▸ Your task
Filter the listing below, keeping every line that holds "round".

※ ※ ※

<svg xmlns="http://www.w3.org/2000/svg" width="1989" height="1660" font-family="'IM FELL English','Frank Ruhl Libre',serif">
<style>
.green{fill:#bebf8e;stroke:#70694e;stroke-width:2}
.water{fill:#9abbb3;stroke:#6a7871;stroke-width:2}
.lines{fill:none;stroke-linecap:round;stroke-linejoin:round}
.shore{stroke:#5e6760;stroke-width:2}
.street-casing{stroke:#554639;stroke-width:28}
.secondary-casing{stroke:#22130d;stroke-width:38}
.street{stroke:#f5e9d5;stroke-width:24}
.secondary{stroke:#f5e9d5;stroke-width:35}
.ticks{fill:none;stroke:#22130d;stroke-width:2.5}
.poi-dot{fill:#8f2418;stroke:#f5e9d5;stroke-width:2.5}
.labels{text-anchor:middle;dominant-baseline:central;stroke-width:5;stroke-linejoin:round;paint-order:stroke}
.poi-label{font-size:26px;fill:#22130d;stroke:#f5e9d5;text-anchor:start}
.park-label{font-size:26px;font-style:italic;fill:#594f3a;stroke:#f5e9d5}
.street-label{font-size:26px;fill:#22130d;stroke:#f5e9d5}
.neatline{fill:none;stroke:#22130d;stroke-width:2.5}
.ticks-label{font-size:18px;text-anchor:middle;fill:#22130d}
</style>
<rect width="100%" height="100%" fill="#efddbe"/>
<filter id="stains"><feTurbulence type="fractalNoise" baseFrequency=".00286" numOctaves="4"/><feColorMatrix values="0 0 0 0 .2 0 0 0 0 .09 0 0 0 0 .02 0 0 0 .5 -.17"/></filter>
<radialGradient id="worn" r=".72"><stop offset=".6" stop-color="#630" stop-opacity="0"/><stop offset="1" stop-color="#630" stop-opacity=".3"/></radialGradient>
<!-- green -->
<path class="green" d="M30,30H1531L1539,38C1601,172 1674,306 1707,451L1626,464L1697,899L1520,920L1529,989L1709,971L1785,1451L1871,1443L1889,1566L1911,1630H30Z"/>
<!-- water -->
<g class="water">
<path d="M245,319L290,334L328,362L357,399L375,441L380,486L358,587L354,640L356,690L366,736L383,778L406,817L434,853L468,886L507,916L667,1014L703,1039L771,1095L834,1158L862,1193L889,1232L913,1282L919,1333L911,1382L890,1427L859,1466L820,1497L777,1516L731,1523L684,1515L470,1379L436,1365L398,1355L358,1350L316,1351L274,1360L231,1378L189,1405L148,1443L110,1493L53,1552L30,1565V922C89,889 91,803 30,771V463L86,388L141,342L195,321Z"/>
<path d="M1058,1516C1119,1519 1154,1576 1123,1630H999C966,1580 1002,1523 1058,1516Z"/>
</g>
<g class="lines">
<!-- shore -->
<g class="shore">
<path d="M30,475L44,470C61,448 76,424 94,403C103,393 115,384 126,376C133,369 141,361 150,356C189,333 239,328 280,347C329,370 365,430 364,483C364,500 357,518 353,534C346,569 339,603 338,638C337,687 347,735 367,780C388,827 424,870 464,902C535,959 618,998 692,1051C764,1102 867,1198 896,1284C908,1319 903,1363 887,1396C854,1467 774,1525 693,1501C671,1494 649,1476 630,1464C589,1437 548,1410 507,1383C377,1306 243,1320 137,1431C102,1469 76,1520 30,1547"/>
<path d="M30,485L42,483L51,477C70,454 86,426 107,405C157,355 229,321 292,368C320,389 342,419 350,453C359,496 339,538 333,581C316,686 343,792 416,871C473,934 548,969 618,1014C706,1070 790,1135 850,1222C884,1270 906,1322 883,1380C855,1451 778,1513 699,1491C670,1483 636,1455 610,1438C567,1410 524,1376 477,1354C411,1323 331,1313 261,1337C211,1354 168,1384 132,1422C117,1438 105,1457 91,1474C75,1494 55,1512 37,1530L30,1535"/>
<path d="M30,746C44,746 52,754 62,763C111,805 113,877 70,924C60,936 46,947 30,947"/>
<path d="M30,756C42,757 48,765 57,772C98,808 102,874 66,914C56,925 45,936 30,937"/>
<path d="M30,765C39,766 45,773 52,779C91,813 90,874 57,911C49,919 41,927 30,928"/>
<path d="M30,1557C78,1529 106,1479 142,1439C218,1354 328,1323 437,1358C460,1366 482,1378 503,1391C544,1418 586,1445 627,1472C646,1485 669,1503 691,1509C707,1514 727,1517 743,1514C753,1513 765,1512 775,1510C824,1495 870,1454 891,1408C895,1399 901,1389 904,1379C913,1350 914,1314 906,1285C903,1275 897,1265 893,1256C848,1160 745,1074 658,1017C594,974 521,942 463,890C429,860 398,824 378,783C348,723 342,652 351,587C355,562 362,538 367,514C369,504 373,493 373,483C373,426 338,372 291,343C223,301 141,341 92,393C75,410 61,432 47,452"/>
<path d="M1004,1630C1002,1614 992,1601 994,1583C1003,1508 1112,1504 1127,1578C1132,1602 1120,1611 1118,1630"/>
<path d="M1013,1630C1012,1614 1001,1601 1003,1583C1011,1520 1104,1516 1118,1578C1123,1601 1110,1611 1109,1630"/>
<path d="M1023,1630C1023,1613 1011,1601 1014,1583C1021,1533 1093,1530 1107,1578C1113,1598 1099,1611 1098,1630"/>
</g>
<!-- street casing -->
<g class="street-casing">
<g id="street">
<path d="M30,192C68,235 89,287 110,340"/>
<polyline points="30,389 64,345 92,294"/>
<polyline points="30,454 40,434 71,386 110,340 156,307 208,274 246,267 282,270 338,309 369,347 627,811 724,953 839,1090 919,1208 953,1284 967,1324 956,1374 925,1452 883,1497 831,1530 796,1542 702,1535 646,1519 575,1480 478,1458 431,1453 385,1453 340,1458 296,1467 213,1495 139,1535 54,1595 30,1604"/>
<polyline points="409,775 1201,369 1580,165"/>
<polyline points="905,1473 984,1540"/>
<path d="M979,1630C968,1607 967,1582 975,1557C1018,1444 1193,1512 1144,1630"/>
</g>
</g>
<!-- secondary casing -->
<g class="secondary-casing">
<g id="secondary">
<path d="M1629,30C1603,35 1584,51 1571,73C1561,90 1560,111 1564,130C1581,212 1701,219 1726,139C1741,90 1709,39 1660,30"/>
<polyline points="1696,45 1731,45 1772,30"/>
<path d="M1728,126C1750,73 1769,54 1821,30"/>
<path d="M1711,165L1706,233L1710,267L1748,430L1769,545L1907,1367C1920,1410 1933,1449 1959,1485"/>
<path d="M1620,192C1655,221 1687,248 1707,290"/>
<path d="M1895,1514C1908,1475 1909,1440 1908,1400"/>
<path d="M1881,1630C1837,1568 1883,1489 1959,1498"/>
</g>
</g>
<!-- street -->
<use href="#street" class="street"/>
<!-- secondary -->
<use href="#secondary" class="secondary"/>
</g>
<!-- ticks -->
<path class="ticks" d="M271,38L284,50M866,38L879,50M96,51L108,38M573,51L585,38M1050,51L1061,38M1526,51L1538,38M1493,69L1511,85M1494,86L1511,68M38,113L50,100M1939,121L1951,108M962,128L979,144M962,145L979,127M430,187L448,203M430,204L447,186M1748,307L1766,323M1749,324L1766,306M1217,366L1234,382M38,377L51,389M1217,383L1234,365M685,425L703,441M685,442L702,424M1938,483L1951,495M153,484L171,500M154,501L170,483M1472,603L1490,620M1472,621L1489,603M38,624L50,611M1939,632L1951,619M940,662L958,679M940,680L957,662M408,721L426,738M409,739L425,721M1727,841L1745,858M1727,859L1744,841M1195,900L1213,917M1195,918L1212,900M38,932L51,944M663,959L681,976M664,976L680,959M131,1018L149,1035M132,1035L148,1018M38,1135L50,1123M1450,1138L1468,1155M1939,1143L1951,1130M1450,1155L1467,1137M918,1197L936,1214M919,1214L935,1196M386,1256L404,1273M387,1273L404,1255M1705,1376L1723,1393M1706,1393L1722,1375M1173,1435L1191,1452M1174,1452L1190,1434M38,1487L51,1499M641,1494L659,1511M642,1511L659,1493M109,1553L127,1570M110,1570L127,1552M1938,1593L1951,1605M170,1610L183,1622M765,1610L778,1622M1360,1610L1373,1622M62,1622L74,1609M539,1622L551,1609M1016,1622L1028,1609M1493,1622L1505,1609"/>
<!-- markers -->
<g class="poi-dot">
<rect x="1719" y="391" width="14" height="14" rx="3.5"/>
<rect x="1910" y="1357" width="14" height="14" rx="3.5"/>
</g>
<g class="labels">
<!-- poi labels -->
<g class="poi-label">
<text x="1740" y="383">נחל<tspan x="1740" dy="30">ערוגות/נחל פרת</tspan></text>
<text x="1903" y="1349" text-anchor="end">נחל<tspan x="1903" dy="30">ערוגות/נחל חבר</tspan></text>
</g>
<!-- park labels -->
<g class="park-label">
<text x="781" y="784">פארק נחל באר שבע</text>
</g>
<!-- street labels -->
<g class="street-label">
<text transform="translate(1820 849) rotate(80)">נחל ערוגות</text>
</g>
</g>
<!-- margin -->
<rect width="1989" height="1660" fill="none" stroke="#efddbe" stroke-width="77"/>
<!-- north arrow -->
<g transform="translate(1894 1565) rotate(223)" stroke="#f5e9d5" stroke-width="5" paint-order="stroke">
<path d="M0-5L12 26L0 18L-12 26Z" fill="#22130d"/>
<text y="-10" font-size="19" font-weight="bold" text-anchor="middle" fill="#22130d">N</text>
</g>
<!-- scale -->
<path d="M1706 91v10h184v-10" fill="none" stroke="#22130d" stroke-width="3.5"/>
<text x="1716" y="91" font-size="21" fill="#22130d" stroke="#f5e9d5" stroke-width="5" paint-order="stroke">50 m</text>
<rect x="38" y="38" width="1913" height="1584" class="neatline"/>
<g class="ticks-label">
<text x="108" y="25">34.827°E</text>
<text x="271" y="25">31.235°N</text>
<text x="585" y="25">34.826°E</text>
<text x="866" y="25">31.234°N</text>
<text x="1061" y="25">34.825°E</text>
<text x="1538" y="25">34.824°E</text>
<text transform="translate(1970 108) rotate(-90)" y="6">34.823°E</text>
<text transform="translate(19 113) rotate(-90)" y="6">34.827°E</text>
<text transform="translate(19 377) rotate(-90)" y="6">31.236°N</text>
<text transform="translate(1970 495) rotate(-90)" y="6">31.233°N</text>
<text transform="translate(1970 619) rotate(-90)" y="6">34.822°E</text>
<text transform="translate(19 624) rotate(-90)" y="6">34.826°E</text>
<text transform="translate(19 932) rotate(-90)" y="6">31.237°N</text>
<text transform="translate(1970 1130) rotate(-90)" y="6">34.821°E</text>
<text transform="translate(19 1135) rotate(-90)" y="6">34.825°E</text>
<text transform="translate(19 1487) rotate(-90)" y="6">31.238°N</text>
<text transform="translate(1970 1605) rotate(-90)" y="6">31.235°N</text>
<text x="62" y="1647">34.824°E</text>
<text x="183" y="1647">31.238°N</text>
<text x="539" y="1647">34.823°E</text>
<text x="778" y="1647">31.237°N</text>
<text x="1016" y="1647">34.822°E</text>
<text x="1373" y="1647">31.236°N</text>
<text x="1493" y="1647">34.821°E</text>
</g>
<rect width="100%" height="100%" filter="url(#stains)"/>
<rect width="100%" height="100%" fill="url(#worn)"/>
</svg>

※ ※ ※

▸ Written response
.lines{fill:none;stroke-linecap:round;stroke-linejoin:round}
.labels{text-anchor:middle;dominant-baseline:central;stroke-width:5;stroke-linejoin:round;paint-order:stroke}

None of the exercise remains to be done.